October 17, 2012
Pivotal day for NHL talks: Will they heat up or collapse?
By BRUCE GARRIOCH, QMI Agency
OTTAWA - The moment of truth has arrived for the NHL and NHLPA.
The battle for a collective bargaining agreement was taken to new heights Wednesday when the NHL released its latest offer publicly. The league and union meet Thursday in Toronto to continue negotiations to see if they can get a new deal.
Trying to save an 82-game schedule, NHL commissioner Gary Bettman extended an olive branch with a 50-50 revenue split Tuesday, but the NHLPA is expected to reject the offer and table a counter-proposal sooner rather than later.
Will talks heat up or will they break off?
"We do not yet know whether this proposal is a serious attempt to negotiate an agreement, or just another step down the road," NHLPA executive director Donald Fehr said in a memo sent to players and agents and obtained by QMI Agency. "The next several days will be, in large part, an effort to discover the answer to that question."
In aiming to salvage a full season, Bettman has gone further than he promised the owners he would when this lockout started Sept. 15. Nobody is sure how much flexibility there is left for the commissioner.
"The players had better be careful," a league insider said. "I hope they are taking this offer seriously because I don't see the owners willing to negotiate much more. There is room there, but I don't think there is a lot of room."
The concern for the owners is that players are calling the CBA offer "a good starting point" for talks. This is where the league wants the deal to finish and Bettman won't show a whole lot in the way of flexibility.
The two sides have a long way to go if they're going to bridge the gap. The NHL has set an Oct. 25 deadline to get a deal in place and then hold a one-week training camp before starting the season Nov. 2.
"Right now, we'll have to see. It's a little too early to tell whether we'll get to a deal," Ottawa Senators president Cyril Leeder said, speaking to season-ticket holders Wednesday.
"We need to get something done in the next week (to have a full season). We have time, but not a lot of time to see this through. If we don't get a deal done by the end of October, we're not looking at a full 82-game season."
At this juncture, that looks doubtful.
The players aren't pleased with several aspects of the offer.
They don't want: Salary cuts in the first year; changes to arbitration; a limit on entry-level deals; new free-agency rules; any possibility escrow will rise; and, the biggest issue, a five-year limit on contracts.
"Simply put, the owners' new proposal, while not as quite as draconian as their previous proposals, still represents enormous reductions in player salaries and individual contracting rules," Fehr said.
"As you will see, at the 5% industry growth rate the owners predict, the salary reduction over six years exceeds $1.6 billion.
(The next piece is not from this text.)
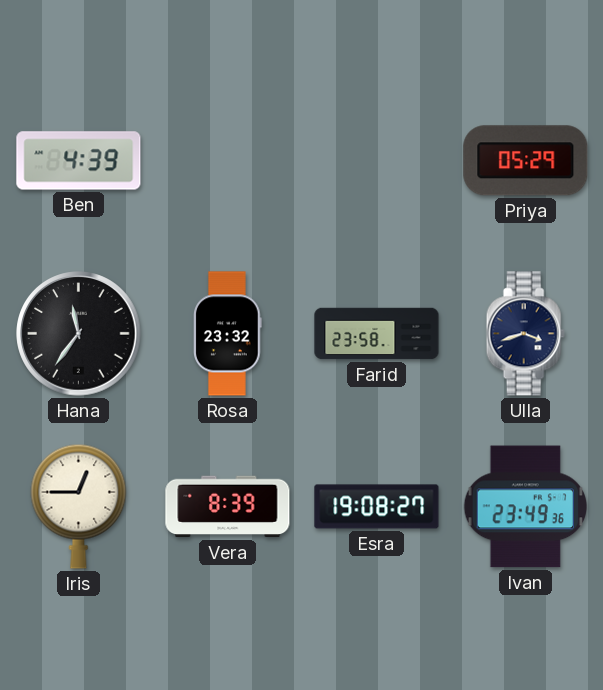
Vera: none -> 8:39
What do the owners offer in return?"
Fehr knows he can't just outright dismiss this deal and that's why he has to respond. The NHL went a long way in the public-relations battle by releasing the full offer after several details already had been leaked to chosen outlets.
After receiving 57% of the hockey-related revenue in the current CBA, you can expect the NHLPA to try to counter the 50-50 proposal from the league. Don't be shocked if they start with a 53-47 split and then go down from there.
Every time the NHLPA gives up a point, it's another $33 million in the owners' pockets. If the union moves down to 53%, then the two sides will be $100 million apart. The onus will be on the owners to decide if it's worth it to lose the season.
"We're going to see what kind of negotiator Donald Fehr is now," the insider said. "If this meeting lasts an hour and the league walks out, then that's not going to be a good sign. Then, it could be awhile before talks happen again."